As with social media, retailers need to understand the nuances of the burgeoning mobile commerce channel to effectively leverage it in their e-mail marketing campaigns. There are two big challenges to e-mail marketers seeking to reach consumers via their mobile phones: The phones have small screens and most consumers access their e-mail through smartphones when on the go, which leaves them little time to read through a lengthy message.
That means messages must be succinct. “Brevity in mobile messaging is important because consumers that are checking their e-mail through a mobile device are in motion and don’t want to read through five paragraphs of text,” says Lowery. “Text-heavy messages are not good for the mobile channel.”
The same goes for subject lines. Exactly how many characters of a subject line a particular smartphone will display varies by device, and e-mail marketers must take that into account. While technology has emerged in recent years that can identify the type of device a subscriber uses to access her e-mail after the fact, creating e-mails for the literally hundreds of different combinations of devices, operating systems and e-mail clients would be overwhelming. As a result, retailers must make compromises and optimize e-mails, including subject lines, so that they render as well as possible across multiple scenarios.

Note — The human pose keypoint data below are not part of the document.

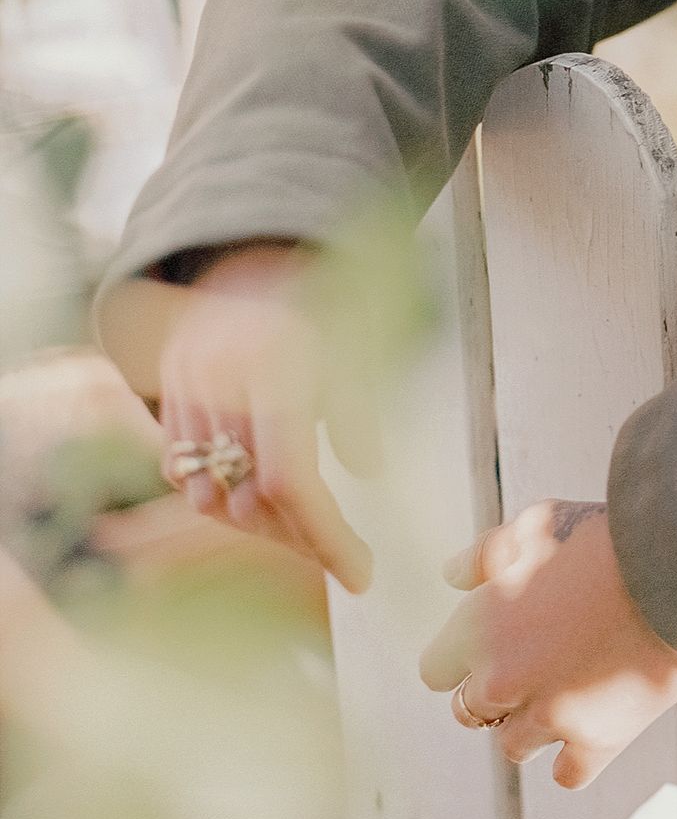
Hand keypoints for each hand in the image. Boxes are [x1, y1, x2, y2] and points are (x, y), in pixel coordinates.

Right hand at [154, 242, 375, 591]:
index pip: (293, 479)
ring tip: (305, 524)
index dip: (327, 537)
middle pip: (252, 498)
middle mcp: (223, 377)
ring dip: (257, 522)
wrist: (254, 245)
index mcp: (278, 363)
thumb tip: (369, 472)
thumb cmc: (319, 297)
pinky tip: (255, 496)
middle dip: (299, 536)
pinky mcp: (165, 391)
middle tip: (339, 551)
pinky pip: (182, 470)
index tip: (361, 574)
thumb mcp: (357, 342)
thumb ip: (358, 408)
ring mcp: (185, 385)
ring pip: (211, 494)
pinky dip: (217, 493)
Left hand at [418, 501, 676, 788]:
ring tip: (570, 685)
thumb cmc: (607, 537)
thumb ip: (485, 553)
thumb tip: (452, 576)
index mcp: (478, 627)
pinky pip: (567, 773)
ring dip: (534, 722)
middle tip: (537, 661)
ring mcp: (548, 717)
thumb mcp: (538, 523)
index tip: (491, 645)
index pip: (435, 671)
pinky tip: (594, 721)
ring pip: (514, 746)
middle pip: (469, 712)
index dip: (460, 658)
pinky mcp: (596, 742)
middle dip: (497, 691)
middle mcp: (502, 679)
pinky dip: (576, 754)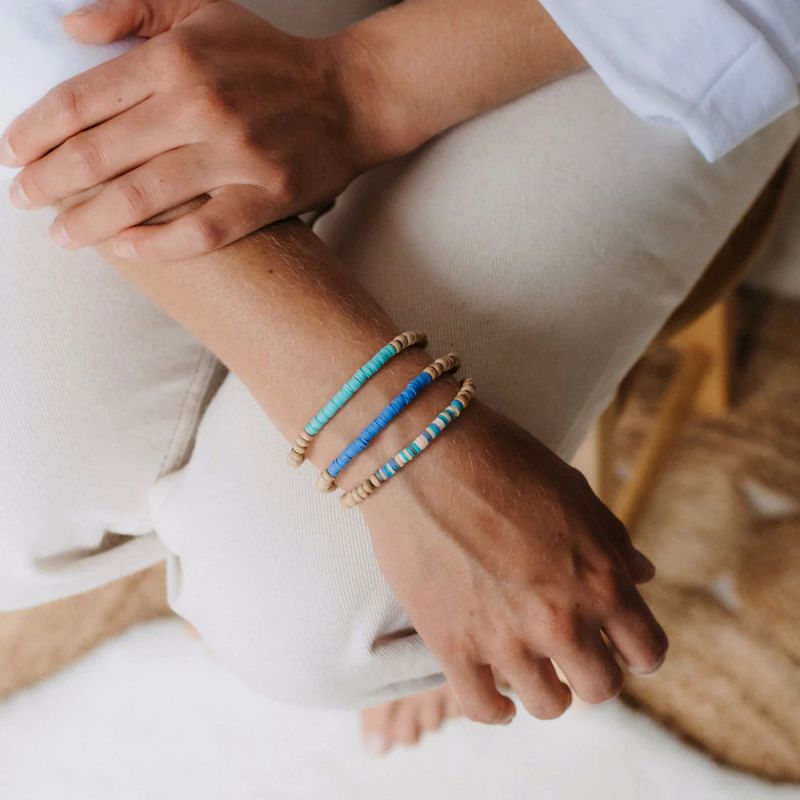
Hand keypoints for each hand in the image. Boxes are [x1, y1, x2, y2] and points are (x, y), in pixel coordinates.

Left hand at [0, 0, 390, 260]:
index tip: (12, 152)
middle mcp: (202, 107)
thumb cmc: (270, 57)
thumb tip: (72, 31)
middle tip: (23, 198)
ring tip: (61, 234)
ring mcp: (236, 157)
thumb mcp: (202, 10)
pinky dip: (159, 245)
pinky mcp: (266, 197)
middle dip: (48, 181)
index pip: (82, 100)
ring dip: (90, 221)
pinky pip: (203, 231)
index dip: (34, 130)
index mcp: (177, 59)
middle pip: (101, 154)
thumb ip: (133, 9)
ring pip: (144, 197)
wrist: (348, 97)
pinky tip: (126, 249)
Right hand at [362, 398, 666, 723]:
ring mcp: (505, 638)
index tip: (621, 645)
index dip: (638, 650)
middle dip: (593, 671)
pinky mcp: (451, 646)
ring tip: (532, 667)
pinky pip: (483, 708)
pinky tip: (498, 692)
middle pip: (601, 689)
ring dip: (547, 689)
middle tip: (572, 653)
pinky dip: (496, 708)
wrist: (420, 453)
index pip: (647, 652)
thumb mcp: (572, 489)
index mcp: (600, 578)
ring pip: (548, 705)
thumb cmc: (501, 459)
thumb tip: (642, 575)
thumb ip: (611, 539)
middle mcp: (561, 619)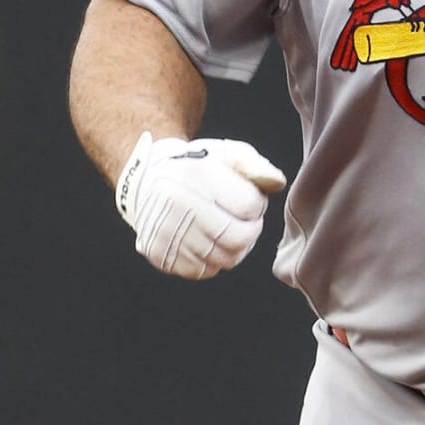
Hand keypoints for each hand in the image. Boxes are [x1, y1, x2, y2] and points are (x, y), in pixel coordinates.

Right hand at [115, 131, 286, 279]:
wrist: (146, 180)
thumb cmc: (198, 167)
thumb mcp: (228, 153)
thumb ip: (256, 166)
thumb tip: (277, 183)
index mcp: (199, 174)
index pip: (249, 206)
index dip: (258, 206)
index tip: (251, 202)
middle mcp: (177, 203)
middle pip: (237, 238)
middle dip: (251, 232)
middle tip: (247, 223)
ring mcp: (165, 231)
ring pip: (222, 259)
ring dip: (235, 249)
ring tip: (230, 232)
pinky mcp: (158, 253)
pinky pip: (202, 271)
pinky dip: (213, 261)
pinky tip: (210, 242)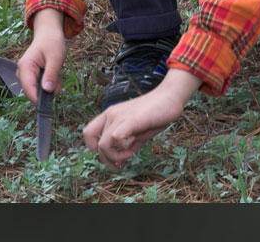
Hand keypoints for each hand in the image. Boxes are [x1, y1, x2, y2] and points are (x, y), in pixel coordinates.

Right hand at [16, 8, 66, 104]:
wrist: (49, 34)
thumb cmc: (52, 43)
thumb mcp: (56, 57)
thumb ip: (51, 74)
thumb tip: (47, 91)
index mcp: (25, 67)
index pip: (28, 89)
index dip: (38, 99)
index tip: (48, 106)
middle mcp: (22, 73)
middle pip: (33, 91)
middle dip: (48, 90)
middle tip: (59, 79)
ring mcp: (25, 75)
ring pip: (38, 90)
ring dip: (50, 85)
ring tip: (56, 72)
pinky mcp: (30, 77)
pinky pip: (40, 86)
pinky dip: (49, 83)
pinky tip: (54, 73)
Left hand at [83, 69, 201, 169]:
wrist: (171, 96)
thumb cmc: (157, 113)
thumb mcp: (140, 132)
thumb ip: (128, 145)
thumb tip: (119, 162)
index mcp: (110, 115)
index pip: (88, 133)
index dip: (96, 148)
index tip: (112, 154)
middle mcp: (111, 115)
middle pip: (95, 145)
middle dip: (107, 159)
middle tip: (122, 162)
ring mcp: (119, 116)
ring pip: (103, 145)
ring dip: (114, 156)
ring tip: (129, 154)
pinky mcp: (130, 120)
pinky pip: (115, 138)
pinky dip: (122, 148)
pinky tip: (133, 146)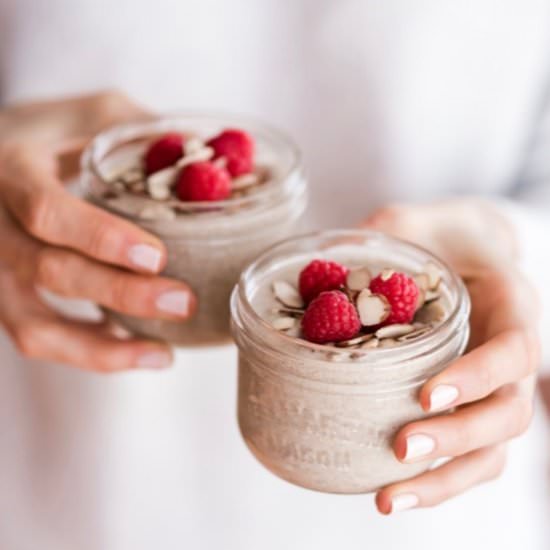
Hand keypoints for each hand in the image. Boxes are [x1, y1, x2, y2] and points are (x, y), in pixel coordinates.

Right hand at [0, 91, 196, 372]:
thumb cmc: (51, 132)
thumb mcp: (92, 112)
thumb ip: (143, 130)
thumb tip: (214, 157)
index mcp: (11, 168)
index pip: (46, 210)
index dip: (100, 238)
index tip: (156, 256)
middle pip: (48, 270)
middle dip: (119, 294)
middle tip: (182, 302)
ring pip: (33, 327)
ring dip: (100, 348)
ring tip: (164, 353)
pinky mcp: (5, 296)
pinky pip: (38, 338)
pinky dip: (87, 352)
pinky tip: (136, 350)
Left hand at [361, 199, 539, 512]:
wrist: (463, 251)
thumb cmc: (441, 235)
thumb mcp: (414, 223)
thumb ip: (381, 235)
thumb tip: (323, 264)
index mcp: (512, 305)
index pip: (515, 349)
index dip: (477, 377)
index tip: (426, 394)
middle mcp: (512, 353)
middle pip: (509, 414)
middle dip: (457, 438)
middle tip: (400, 448)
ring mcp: (495, 387)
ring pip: (492, 450)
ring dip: (445, 479)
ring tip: (387, 499)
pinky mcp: (470, 406)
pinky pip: (467, 455)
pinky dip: (436, 481)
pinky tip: (390, 493)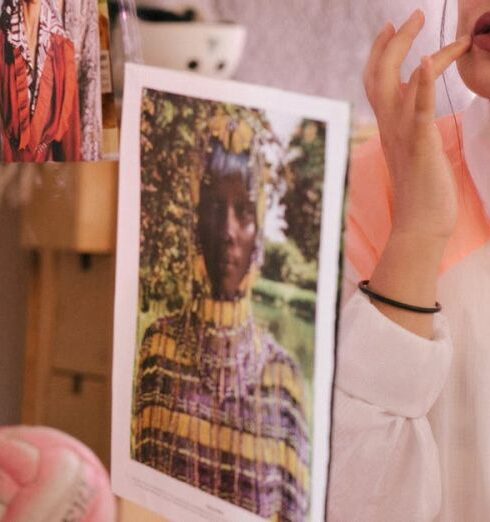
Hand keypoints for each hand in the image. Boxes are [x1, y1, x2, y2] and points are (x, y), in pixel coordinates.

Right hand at [364, 9, 470, 242]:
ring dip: (408, 49)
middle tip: (412, 15)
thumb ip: (410, 133)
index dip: (381, 54)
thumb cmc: (421, 194)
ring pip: (395, 84)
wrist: (421, 224)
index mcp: (389, 128)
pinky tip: (429, 60)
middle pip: (380, 76)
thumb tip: (414, 120)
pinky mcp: (421, 145)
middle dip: (393, 42)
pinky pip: (419, 110)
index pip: (378, 84)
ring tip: (420, 20)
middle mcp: (390, 127)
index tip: (392, 29)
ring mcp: (403, 135)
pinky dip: (423, 84)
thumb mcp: (413, 154)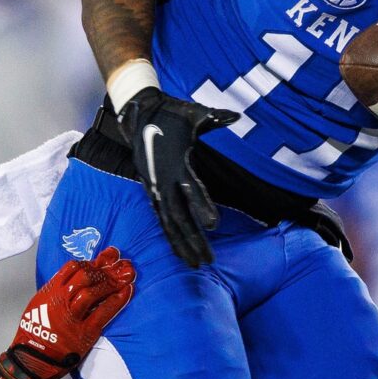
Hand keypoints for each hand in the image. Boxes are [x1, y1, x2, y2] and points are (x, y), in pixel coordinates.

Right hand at [0, 247, 135, 378]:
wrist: (33, 358)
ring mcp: (73, 316)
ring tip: (124, 276)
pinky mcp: (85, 332)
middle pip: (84, 276)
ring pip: (92, 292)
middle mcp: (61, 301)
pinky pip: (103, 313)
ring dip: (111, 282)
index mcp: (50, 291)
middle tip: (118, 266)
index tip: (106, 258)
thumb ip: (58, 288)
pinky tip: (126, 291)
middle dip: (104, 269)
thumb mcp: (41, 303)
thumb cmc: (36, 332)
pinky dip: (116, 300)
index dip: (92, 261)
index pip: (72, 267)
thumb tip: (79, 275)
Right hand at [102, 86, 239, 267]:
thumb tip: (236, 116)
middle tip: (209, 260)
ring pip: (168, 223)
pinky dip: (170, 236)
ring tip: (196, 264)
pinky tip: (180, 252)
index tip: (214, 224)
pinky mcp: (151, 192)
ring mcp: (156, 188)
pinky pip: (161, 219)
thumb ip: (215, 118)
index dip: (202, 205)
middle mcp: (164, 180)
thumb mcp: (194, 114)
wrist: (141, 114)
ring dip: (182, 245)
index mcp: (177, 163)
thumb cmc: (172, 114)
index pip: (191, 188)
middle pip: (179, 216)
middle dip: (194, 240)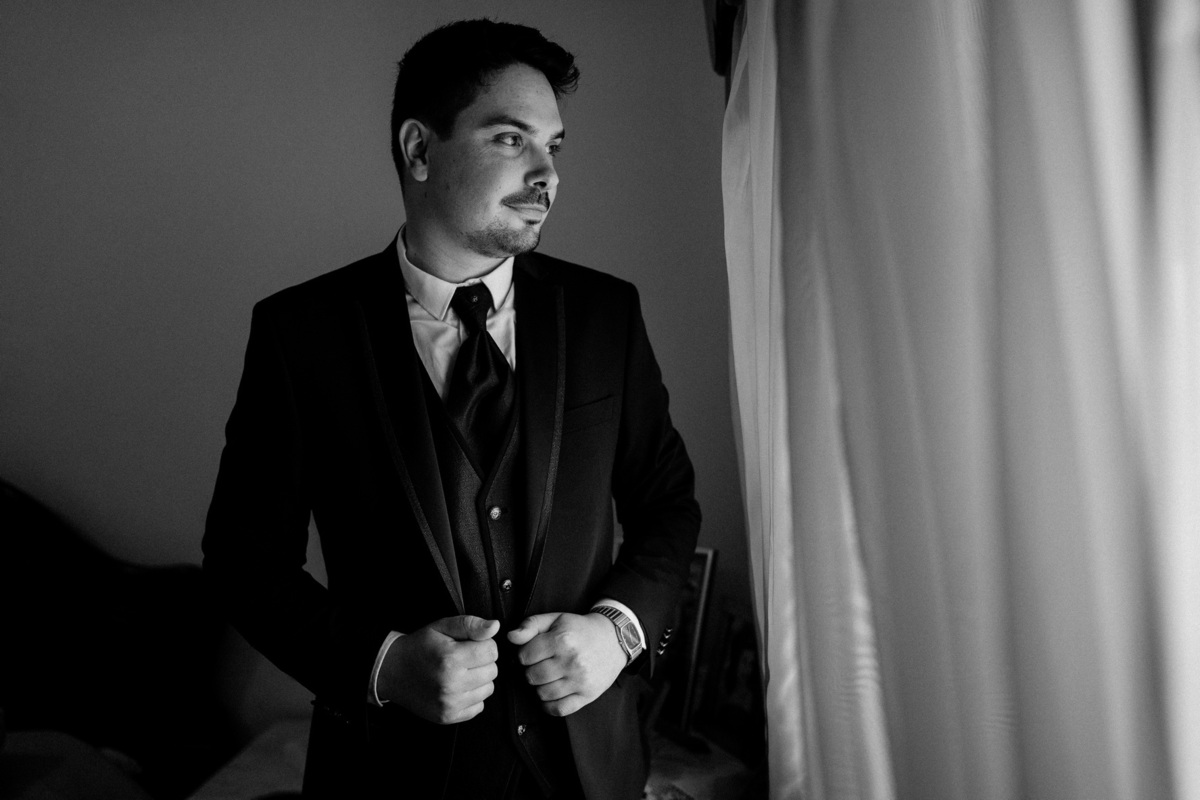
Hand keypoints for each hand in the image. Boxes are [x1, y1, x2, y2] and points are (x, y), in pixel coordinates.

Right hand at [377, 615, 499, 724]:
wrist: (393, 671)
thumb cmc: (420, 646)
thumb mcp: (442, 627)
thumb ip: (470, 625)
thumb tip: (495, 626)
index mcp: (450, 658)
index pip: (492, 651)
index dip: (483, 644)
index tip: (469, 645)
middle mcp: (451, 684)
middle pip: (492, 671)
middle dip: (482, 662)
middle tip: (463, 658)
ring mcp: (449, 704)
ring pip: (488, 689)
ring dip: (479, 680)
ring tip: (460, 673)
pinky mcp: (448, 717)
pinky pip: (479, 707)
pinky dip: (472, 697)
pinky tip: (457, 688)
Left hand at [506, 612, 626, 716]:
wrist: (613, 639)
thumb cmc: (580, 629)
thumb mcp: (555, 619)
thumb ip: (530, 625)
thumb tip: (510, 637)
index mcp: (562, 640)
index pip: (525, 656)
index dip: (525, 654)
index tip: (533, 652)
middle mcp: (572, 661)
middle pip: (532, 676)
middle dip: (531, 671)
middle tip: (541, 665)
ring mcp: (580, 680)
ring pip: (543, 694)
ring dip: (540, 687)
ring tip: (548, 677)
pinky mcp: (588, 695)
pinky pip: (559, 709)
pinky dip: (550, 705)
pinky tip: (552, 694)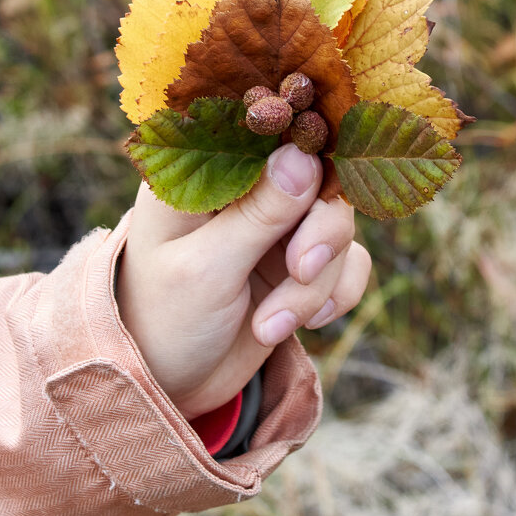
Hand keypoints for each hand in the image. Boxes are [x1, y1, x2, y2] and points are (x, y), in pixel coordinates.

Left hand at [116, 144, 371, 419]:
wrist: (174, 384)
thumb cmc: (165, 318)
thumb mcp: (205, 269)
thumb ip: (257, 215)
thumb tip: (304, 156)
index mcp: (202, 170)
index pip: (264, 131)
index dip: (301, 151)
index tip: (311, 194)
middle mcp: (243, 187)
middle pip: (316, 177)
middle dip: (318, 233)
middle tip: (300, 273)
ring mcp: (275, 224)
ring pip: (336, 225)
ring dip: (316, 282)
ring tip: (270, 326)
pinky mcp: (299, 261)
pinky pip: (349, 262)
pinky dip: (334, 295)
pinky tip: (303, 326)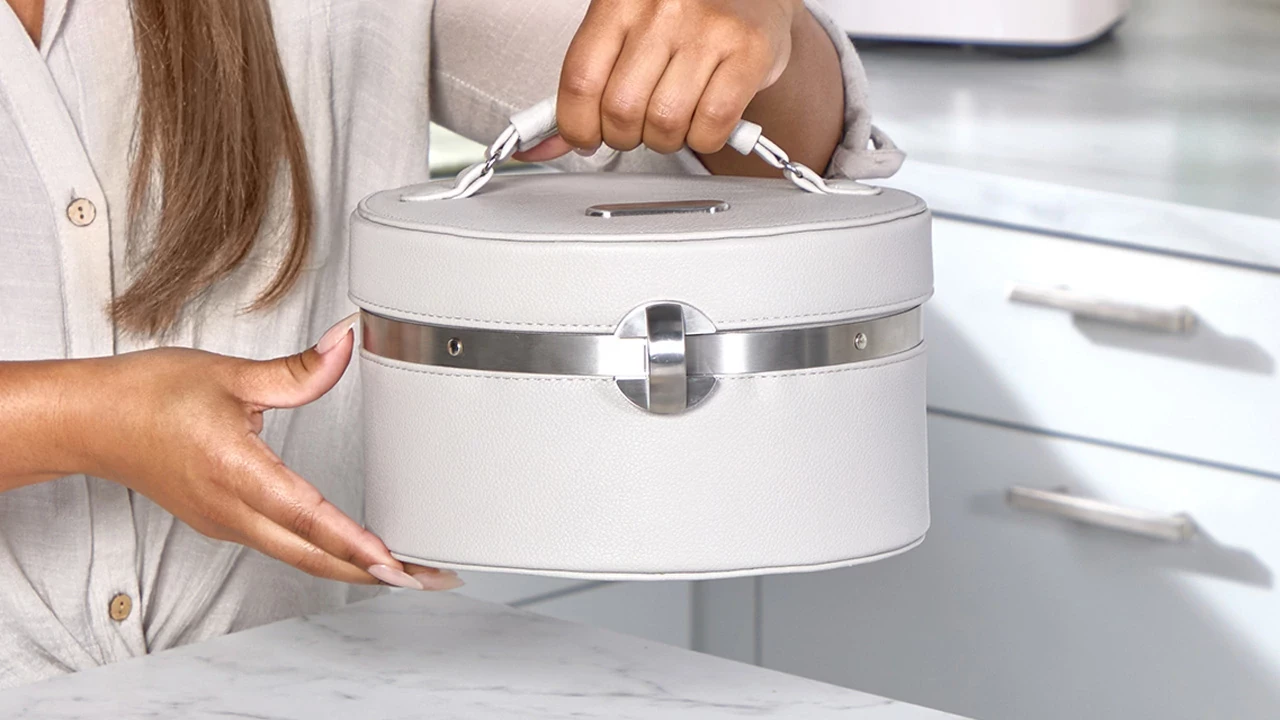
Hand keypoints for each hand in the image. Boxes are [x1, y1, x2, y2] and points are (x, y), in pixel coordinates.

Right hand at [69, 315, 459, 591]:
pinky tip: (352, 554)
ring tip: (405, 571)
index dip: (353, 543)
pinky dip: (324, 556)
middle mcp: (231, 509)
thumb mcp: (229, 373)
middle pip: (312, 555)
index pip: (305, 516)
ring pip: (299, 557)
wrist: (91, 421)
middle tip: (427, 577)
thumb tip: (344, 344)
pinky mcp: (223, 522)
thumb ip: (298, 370)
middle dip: (374, 572)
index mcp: (234, 471)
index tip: (392, 561)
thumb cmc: (148, 396)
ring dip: (353, 569)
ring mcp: (226, 522)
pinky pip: (282, 548)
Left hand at [519, 0, 804, 161]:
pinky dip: (704, 139)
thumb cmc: (688, 18)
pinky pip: (711, 126)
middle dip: (624, 136)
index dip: (576, 125)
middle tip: (636, 128)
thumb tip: (543, 144)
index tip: (584, 137)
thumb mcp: (626, 34)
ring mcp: (707, 28)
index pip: (580, 79)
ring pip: (664, 123)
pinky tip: (704, 121)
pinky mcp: (748, 52)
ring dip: (665, 140)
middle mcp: (662, 6)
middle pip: (621, 109)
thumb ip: (587, 85)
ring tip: (673, 120)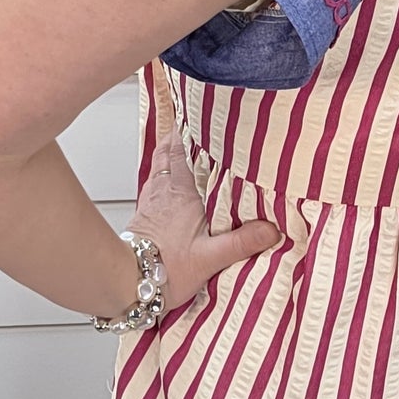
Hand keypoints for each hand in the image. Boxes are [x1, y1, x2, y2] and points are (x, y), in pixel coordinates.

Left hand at [126, 130, 282, 309]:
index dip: (188, 131)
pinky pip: (153, 185)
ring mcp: (150, 203)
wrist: (126, 284)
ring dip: (168, 153)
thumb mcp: (210, 258)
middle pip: (168, 153)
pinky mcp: (142, 217)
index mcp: (181, 194)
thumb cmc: (165, 270)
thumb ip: (242, 242)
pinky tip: (168, 182)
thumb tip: (272, 229)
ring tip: (179, 143)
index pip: (182, 151)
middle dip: (179, 137)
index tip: (198, 114)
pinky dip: (161, 175)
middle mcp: (163, 192)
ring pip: (158, 167)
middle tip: (192, 122)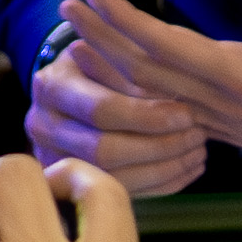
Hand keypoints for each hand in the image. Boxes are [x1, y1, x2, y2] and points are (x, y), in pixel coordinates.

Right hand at [26, 14, 210, 196]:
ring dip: (165, 169)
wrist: (72, 84)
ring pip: (114, 178)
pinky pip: (121, 192)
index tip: (187, 115)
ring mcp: (53, 160)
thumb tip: (178, 92)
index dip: (147, 116)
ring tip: (198, 152)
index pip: (101, 109)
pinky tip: (188, 169)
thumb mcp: (111, 50)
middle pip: (105, 151)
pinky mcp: (71, 183)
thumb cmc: (99, 60)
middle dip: (158, 147)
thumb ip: (134, 67)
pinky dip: (161, 184)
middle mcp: (42, 126)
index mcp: (51, 86)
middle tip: (197, 137)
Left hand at [70, 0, 241, 178]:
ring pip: (151, 95)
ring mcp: (220, 120)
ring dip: (111, 67)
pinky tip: (119, 81)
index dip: (127, 22)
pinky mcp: (225, 128)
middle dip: (102, 39)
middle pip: (146, 71)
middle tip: (66, 9)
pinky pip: (167, 111)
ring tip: (76, 41)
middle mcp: (222, 102)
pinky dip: (136, 93)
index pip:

“The job of the subject line is to get consumers to take the desired action, not just open the e-mail. So, especially in the mobile environment, it must convey the call to action or key value in the first few words and powerfully enough to pique the consumer’s interest,” says Silverpop’s McDonald. “Because of the increased usage of mobile devices to view e-mails, retailers need to make sure they consistently use the same ‘from’ name and subject lines that are ‘front-loaded’ with compelling content.”
More concise subject lines means the retailer’s brand must play a stronger role in grabbing the interest of mobile consumers, adds McDonald. “A retailer that does not have a focused e-mail strategy is not going to have as high a brand value as one that does,” he explains. “With space at a premium in the mobile channel, retailers need to think about how e-mail can enhance their brand value.”